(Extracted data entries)
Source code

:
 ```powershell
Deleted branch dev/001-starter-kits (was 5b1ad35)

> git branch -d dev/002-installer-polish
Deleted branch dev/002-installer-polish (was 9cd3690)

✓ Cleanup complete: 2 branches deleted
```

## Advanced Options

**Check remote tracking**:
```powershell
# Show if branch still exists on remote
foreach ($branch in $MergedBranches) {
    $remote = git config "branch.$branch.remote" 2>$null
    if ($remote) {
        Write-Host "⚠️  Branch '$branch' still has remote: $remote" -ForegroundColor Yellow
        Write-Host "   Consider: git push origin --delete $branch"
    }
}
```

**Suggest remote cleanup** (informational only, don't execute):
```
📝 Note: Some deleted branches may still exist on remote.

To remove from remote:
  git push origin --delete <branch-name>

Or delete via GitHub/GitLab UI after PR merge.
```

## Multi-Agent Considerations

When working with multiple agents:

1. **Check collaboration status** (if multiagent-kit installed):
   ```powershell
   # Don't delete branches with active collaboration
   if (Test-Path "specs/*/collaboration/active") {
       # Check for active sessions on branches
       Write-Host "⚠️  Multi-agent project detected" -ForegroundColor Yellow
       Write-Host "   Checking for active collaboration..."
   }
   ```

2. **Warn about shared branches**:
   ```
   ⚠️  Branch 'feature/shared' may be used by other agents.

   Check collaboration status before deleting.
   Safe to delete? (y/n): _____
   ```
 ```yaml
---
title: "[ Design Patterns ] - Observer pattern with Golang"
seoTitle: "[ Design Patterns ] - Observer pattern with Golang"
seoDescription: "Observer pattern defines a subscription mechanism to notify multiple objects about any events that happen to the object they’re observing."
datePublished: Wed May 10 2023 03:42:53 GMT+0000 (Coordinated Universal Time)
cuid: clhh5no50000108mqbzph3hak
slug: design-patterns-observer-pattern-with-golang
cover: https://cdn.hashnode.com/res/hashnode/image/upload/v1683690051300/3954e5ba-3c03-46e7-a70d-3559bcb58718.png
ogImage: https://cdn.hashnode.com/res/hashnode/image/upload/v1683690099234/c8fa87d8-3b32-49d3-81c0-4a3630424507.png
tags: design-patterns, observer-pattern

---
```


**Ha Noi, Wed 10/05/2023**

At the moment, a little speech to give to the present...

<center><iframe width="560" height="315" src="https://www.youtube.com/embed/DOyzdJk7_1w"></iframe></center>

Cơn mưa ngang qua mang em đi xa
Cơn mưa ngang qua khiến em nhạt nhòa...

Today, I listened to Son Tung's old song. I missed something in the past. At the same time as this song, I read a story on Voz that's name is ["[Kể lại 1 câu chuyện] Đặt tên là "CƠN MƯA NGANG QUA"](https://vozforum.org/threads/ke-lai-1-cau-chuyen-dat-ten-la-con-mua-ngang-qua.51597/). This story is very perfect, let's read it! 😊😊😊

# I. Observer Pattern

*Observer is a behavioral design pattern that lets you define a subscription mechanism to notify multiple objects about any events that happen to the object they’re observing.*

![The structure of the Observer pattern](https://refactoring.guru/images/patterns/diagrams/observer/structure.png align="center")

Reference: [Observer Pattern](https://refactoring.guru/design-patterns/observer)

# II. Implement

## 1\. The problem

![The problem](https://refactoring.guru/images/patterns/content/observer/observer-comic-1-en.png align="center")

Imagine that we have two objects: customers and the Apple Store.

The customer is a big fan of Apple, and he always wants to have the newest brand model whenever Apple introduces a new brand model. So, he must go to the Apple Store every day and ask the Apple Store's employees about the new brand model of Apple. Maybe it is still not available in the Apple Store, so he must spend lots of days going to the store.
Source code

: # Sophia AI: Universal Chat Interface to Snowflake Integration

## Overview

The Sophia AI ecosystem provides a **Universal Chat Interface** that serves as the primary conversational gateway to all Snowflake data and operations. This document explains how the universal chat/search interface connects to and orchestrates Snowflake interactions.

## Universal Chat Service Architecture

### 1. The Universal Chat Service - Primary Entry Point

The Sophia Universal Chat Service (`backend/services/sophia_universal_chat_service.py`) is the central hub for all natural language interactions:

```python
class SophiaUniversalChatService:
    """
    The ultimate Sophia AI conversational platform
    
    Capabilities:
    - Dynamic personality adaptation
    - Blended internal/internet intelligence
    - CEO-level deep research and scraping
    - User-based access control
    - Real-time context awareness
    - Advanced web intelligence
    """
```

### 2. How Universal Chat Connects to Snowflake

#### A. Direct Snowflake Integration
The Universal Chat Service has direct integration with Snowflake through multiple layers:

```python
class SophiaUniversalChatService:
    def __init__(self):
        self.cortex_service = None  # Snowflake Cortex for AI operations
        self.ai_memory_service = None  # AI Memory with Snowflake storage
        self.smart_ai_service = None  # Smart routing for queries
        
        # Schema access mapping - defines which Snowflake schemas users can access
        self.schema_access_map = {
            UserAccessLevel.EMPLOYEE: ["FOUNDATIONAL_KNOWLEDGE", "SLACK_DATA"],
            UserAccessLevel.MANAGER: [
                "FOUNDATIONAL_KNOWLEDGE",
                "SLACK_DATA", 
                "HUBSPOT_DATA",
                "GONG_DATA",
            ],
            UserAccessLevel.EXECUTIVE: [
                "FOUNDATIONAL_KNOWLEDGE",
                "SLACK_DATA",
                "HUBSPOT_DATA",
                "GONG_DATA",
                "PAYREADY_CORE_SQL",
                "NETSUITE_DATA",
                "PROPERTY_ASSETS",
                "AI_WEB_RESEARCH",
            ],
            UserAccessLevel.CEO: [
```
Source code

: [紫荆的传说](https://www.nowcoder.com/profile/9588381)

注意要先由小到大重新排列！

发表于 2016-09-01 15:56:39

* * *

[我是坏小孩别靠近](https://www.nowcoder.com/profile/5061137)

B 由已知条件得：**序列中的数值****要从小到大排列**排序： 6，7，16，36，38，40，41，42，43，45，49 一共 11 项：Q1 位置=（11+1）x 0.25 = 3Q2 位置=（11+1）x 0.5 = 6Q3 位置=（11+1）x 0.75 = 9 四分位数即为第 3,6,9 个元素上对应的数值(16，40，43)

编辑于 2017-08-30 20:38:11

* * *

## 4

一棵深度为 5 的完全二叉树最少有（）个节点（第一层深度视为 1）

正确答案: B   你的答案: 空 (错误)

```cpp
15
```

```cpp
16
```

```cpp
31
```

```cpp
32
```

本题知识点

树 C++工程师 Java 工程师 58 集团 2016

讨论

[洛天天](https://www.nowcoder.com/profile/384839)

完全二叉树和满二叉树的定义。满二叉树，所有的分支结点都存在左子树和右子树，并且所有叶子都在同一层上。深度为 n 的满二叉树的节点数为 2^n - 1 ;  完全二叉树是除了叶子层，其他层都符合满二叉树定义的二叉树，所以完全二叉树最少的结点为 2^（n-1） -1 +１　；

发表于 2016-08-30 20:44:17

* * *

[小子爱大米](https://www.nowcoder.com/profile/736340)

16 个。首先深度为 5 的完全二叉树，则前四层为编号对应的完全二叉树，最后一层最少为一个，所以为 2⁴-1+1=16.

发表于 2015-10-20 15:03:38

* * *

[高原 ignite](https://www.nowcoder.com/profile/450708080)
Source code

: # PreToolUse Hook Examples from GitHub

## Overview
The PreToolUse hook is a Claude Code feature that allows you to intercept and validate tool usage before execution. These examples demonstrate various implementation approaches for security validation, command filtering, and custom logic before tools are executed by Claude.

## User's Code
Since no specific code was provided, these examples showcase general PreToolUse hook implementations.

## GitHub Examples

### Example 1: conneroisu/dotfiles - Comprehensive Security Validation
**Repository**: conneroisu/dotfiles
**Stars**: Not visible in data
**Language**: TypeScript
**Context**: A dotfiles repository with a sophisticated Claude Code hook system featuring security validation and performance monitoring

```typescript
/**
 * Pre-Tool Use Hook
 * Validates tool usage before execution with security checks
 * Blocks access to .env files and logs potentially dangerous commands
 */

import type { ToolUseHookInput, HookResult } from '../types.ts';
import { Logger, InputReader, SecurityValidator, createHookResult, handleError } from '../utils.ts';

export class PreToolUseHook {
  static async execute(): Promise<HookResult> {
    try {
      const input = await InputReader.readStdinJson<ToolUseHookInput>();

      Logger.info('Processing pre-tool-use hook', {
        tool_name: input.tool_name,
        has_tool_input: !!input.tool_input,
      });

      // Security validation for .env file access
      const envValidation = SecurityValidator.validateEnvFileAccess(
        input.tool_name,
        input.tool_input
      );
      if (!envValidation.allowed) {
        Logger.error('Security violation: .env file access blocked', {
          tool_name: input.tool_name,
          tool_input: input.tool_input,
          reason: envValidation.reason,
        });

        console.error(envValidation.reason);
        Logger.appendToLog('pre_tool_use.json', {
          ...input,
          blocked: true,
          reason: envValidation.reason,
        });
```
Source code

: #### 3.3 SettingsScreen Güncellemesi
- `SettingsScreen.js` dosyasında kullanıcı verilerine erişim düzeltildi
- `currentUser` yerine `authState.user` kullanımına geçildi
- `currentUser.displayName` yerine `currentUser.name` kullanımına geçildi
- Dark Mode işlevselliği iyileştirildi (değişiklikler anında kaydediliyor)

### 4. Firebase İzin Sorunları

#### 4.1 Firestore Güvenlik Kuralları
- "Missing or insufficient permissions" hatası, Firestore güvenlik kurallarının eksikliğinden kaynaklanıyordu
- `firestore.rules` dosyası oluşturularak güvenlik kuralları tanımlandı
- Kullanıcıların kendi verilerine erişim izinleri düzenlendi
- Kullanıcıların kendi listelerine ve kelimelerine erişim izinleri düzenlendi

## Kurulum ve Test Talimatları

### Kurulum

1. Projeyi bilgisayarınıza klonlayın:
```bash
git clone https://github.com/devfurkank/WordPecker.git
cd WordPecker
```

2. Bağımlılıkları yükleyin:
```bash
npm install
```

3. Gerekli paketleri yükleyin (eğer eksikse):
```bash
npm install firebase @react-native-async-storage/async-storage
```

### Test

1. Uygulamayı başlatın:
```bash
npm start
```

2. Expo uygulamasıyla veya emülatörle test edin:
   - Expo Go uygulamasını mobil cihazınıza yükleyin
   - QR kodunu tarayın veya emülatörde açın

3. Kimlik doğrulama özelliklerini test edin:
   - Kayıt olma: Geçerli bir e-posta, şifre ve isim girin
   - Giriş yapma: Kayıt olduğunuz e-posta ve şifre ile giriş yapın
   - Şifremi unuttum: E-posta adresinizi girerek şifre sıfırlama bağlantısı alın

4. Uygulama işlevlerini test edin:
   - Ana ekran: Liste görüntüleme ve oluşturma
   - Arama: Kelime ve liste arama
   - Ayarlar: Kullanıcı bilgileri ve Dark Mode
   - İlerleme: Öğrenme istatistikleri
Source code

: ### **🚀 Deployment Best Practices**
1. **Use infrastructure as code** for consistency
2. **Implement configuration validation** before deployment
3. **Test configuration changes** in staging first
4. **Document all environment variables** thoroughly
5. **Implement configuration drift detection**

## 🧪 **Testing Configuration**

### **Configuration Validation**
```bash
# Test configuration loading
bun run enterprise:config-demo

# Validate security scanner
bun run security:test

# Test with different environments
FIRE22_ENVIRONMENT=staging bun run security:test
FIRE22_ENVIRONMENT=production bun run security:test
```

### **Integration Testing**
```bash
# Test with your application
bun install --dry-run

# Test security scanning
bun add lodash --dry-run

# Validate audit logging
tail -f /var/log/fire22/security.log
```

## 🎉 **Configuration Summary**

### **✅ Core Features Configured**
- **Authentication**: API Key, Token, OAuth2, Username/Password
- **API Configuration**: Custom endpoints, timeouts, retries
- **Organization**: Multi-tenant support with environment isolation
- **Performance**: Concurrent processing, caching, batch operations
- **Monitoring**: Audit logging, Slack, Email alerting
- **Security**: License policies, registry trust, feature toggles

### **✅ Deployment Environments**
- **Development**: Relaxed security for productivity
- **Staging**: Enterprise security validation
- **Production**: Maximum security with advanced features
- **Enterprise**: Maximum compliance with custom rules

• **What you should do**:
Go through the entries above and count the lines containing the string "Write". Give only that number.

• **Response area**:
4